Bt there you have it! It is extremely rare to have 1 50/40/90 season. Larry Bird did it twice, Steph Curry, KD, Steve Nash a bunch. All those guys are hoopers. No denying it. I think Malcolm Brogdon (shoutout the Celtics) had one recently but this data doesn't go back to that far. Now lets visualize this data.

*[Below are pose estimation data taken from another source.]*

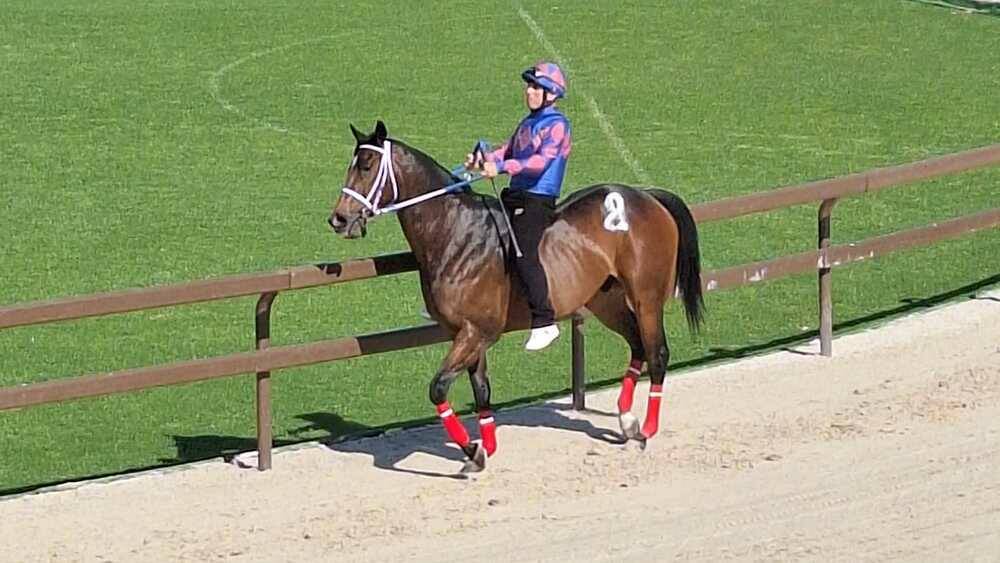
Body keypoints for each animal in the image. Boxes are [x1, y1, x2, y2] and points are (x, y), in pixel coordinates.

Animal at [328, 122, 704, 472]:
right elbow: (481, 389)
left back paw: (648, 429)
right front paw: (485, 447)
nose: (339, 219)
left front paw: (472, 449)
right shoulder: (465, 334)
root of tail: (646, 196)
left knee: (657, 353)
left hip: (646, 298)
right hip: (606, 302)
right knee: (638, 347)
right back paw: (627, 421)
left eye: (366, 166)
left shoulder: (477, 332)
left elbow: (438, 388)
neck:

## Visualizing and Customizing Data
Here, we show a scatterplot with all the players from our final dataset. On the x axis, we sort minutes played. On the y axis, we go up by the players total points that season. This way we can kind of compare the 50/40/90 seasons- who was vital to their teams performance, and scored most of the points? Which players played a ton of minutes but didn't score as many points, alluding to the fact that they benefitted from being on a great team and getting a lot of open looks?
```{r}
ggplot(fiftyFortyNinetiesMinUsage, aes(x =MP, y=PTS)) + geom_point() + geom_text(aes(label = Player))
```
THE TRUTH IS REVEALED. Despite having a 50/40/90 season by our criteria, Jose Calderon barely played 2300 minutes that season. He had less points than every other player by at least 200, and the closest to him is Steve Nash, a point guard who also averaged 10 assists a game that same season (MVP! MVP!). He has a fraudulent 50/40/90 season, and I will not be convinced of otherwise.

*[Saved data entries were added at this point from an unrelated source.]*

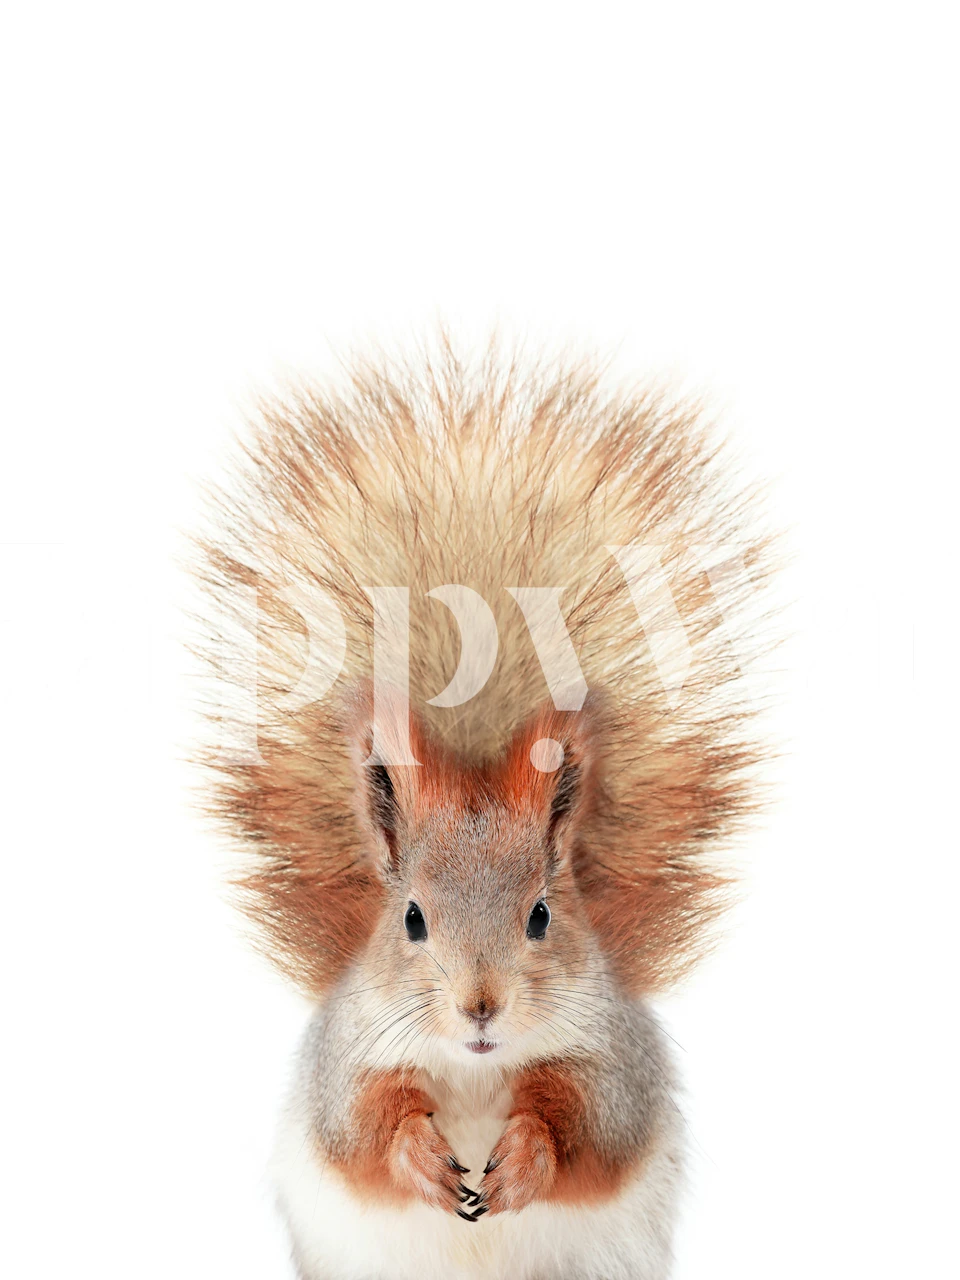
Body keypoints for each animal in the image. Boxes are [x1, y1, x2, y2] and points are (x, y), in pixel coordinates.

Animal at [193, 339, 777, 1280]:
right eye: (411, 919)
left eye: (541, 915)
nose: (480, 1006)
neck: (472, 1069)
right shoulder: (346, 1063)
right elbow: (362, 1131)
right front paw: (421, 1158)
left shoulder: (613, 1064)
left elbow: (587, 1129)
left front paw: (525, 1158)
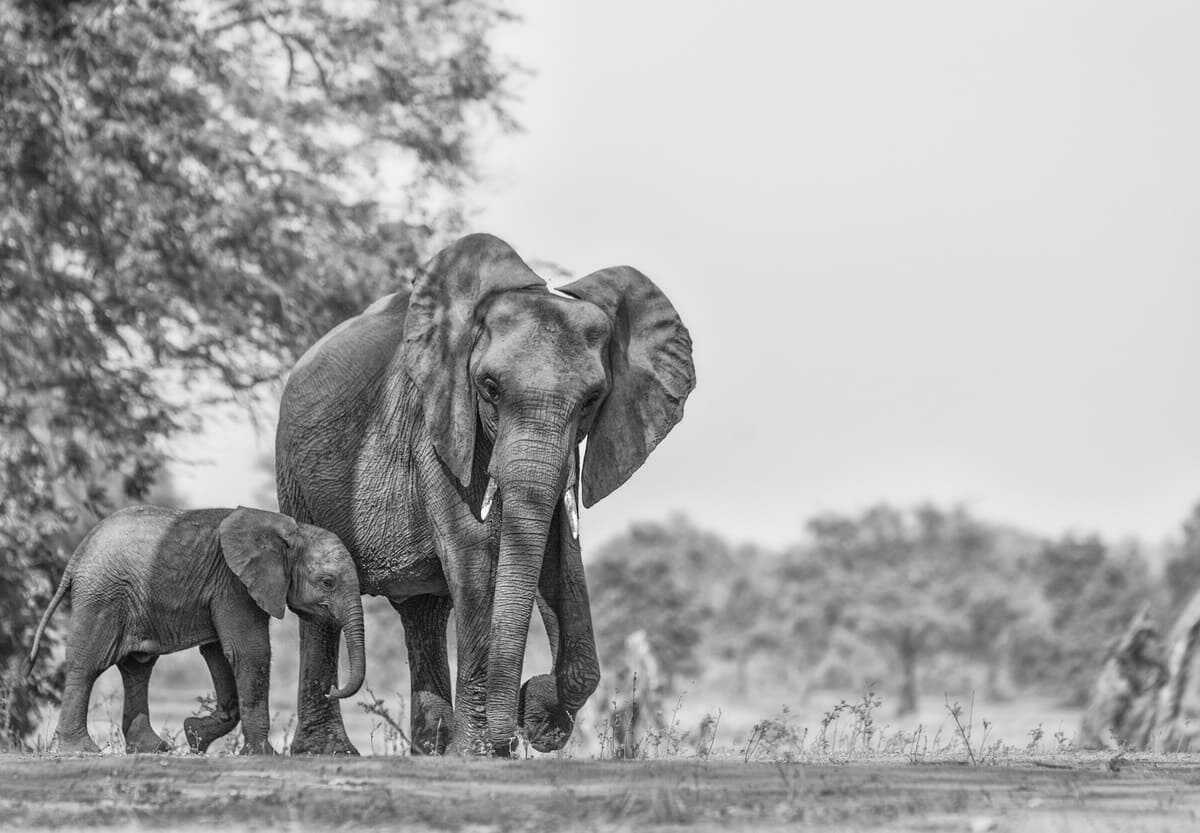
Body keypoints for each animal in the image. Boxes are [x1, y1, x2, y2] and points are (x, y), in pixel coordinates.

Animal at [27, 508, 364, 758]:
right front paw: (262, 754)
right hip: (103, 595)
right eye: (327, 582)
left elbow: (219, 653)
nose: (331, 689)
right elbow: (249, 651)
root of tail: (78, 553)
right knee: (89, 664)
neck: (292, 530)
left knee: (137, 666)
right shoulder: (234, 583)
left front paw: (194, 736)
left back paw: (154, 749)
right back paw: (80, 750)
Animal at [276, 232, 696, 758]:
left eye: (592, 401)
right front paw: (485, 747)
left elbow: (561, 562)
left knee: (424, 612)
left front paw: (537, 717)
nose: (515, 732)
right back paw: (330, 751)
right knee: (320, 604)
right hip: (294, 474)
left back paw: (430, 749)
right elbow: (475, 554)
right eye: (490, 388)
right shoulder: (440, 423)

Meanwhile, Steph Curry is just some kind of freak.That was his 2015-16 campaign, the legendary unanimous MVP season, and clearly he deserved that accolade. He had more points that season than any other player with a 50/40/90 season in history. He also did it playing hundreds of minutes LESS than Kevin Durant, Larry Bird, and Dirk, who all played more and scored less points. Absurd. He was on another level that year.
Wow, that was a whirlwind. We've learned so much about the history of the game and some of its best offensive players in such a short time. And we learned that not all efficiency is considered equal- we would much prefer high volume efficiency over whatever that chump Jose Calderon is doing to inflate his percentages. Fraud!